Onya is back on her feet taking snaps of the beautiful scenery. The boat continues to rock and lurch but it stays relatively calm for a few minutes. “Look! Another gust!” João says. But this time I’m ready. I brace myself to get lurched sideways and Onya does the same. It’s still terrifying but I try to believe that we won’t capsize. João knows what he’s talking about afterall.
And when the river is calm the experience is incredible. “You can see the whole of Lisbon!” João says. “This is the best way to see the city.” He’s right. We pass under the gigantic red suspension bridge, then past the spread arms of National Statue of Christ the King on the banks of Alameda.
“Maybe we should put the second sail up,” João says. “It’s pretty calm now.” I have a bad feeling about this plan but I say okay, João, fine. Let’s put the second sail up. We turn the boat back in the direction of the harbour and João heads to the front to rig up the second mast. “Do you want to try holding the rope?” He asks me and puts the rope in my hand before I have time to answer.
And then, of course, at that exact moment, a gust of wind comes. But this time it’s hitting two sails. The boat lurches violently sideways and upwards. The opposite side of the boat plunges underwater and I’m pushed upwards, almost to standing. I can feel myself lose my balance and realise this is it. This is the moment I get hurled into the choppy waters of the Tagus River. Onya and I are screaming our heads off. One side of the boat is entirely submerged underwater. Even João looks worried. He tugs on the sail. The boat balances back slightly, enough for me to get into a foetal position at the bottom of the boat. This is by a very long way the most terrifying Urban Sport of the Week I’ve done so far. “I thought sailing would be chill!” I shout from my foetal position.
Then Onya does the unthinkable. The boat is mid-lurch, almost entirely on its side in the water, and Onya gets up and makes her way to the front of the boat. “Onya!!!” I scream. “Don’t do it!!!!” But it’s too late. She wraps her legs around the main mast, camera round her neck and, despite being tilted at 180 degrees, proceeds to take snaps of the entire ordeal. “Don’t worry!” She shouts. “I’ve got used to the near-death vibes!” I think we can all agree that Onya deserves a medal for commitment.
After a few more terrifying gusts of wind where my life flashes before my eyes we finally spot the harbour again.
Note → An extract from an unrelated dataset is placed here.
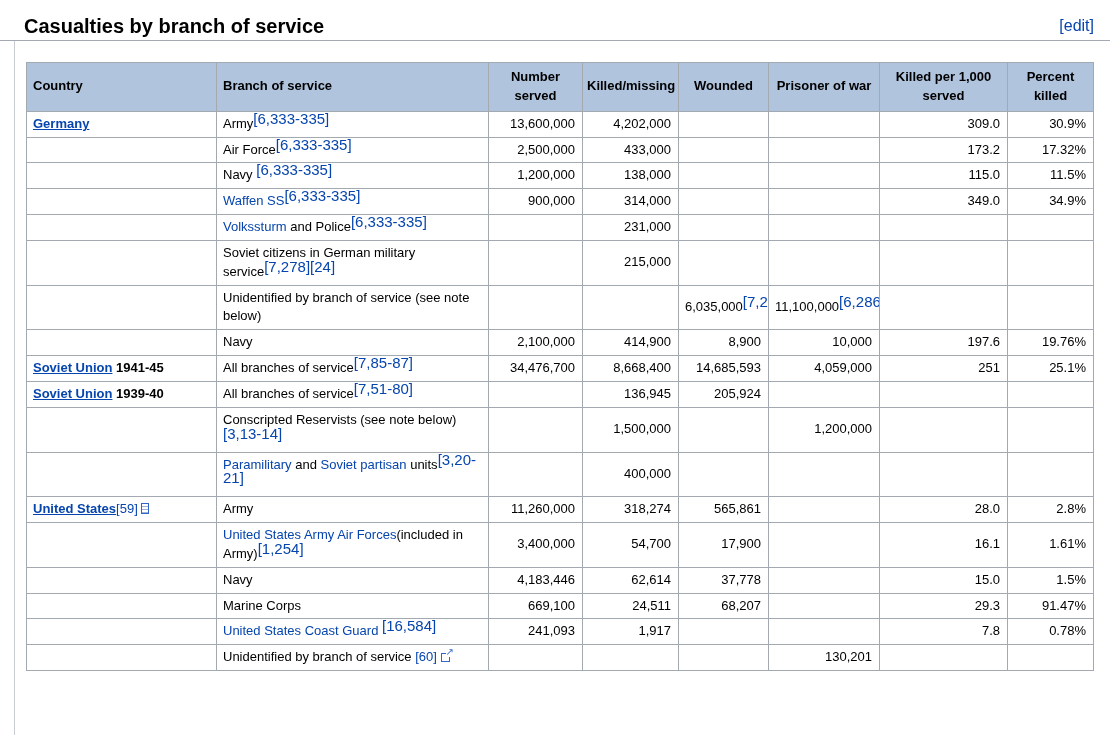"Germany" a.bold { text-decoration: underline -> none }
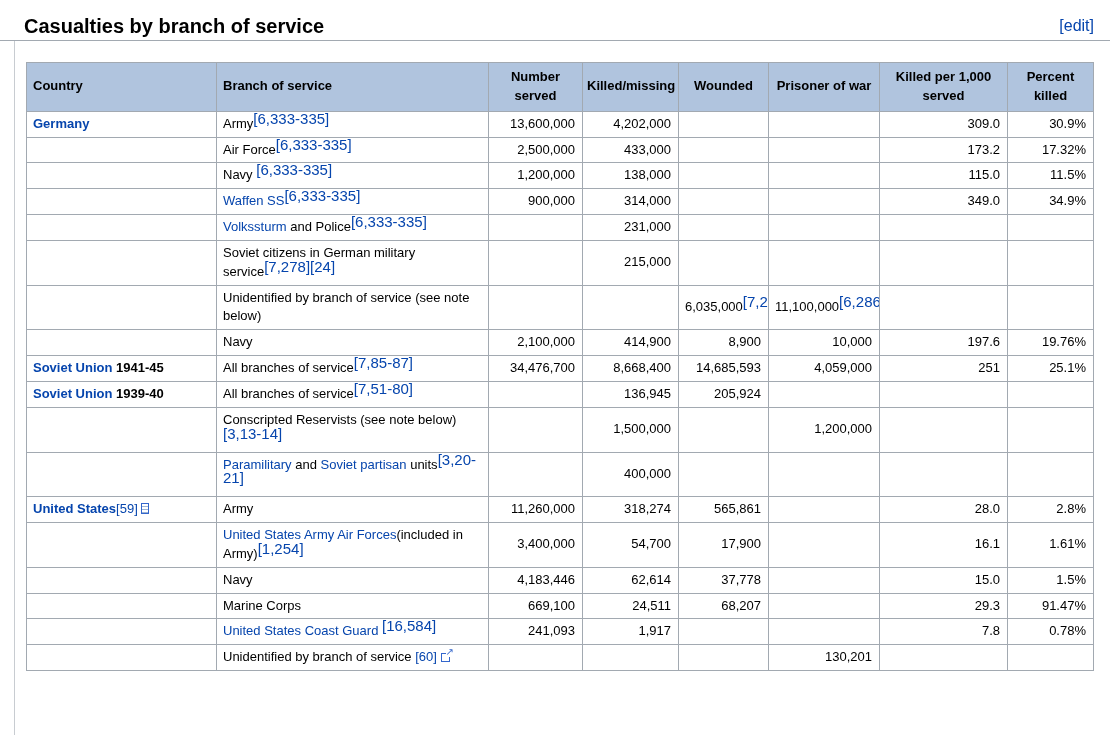"[6,333-335]" sup { font-size: 15px -> 10px; font-weight: none -> bold }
João takes down the second sail, probably because he’s sick of hearing me scream at the top of my lungs, and he turns the motor on to guide us back into the harbour. I’ve never been so relieved to stand on stable ground in my entire life.
Afterwards João tells me that this was a particularly intense day to have a first sailing experience. But he assures me it’s a fantastic hobby. “It clears your head.” he says. “All the things that fill your head, they disappear when you’re sailing. When you’re in the boat you don’t think about anything else. And when it’s calm you can truly enjoy the moment.” I didn’t quite get to that point but I have every intention to try sailing again – I’ll just go on a day that’s less gusty.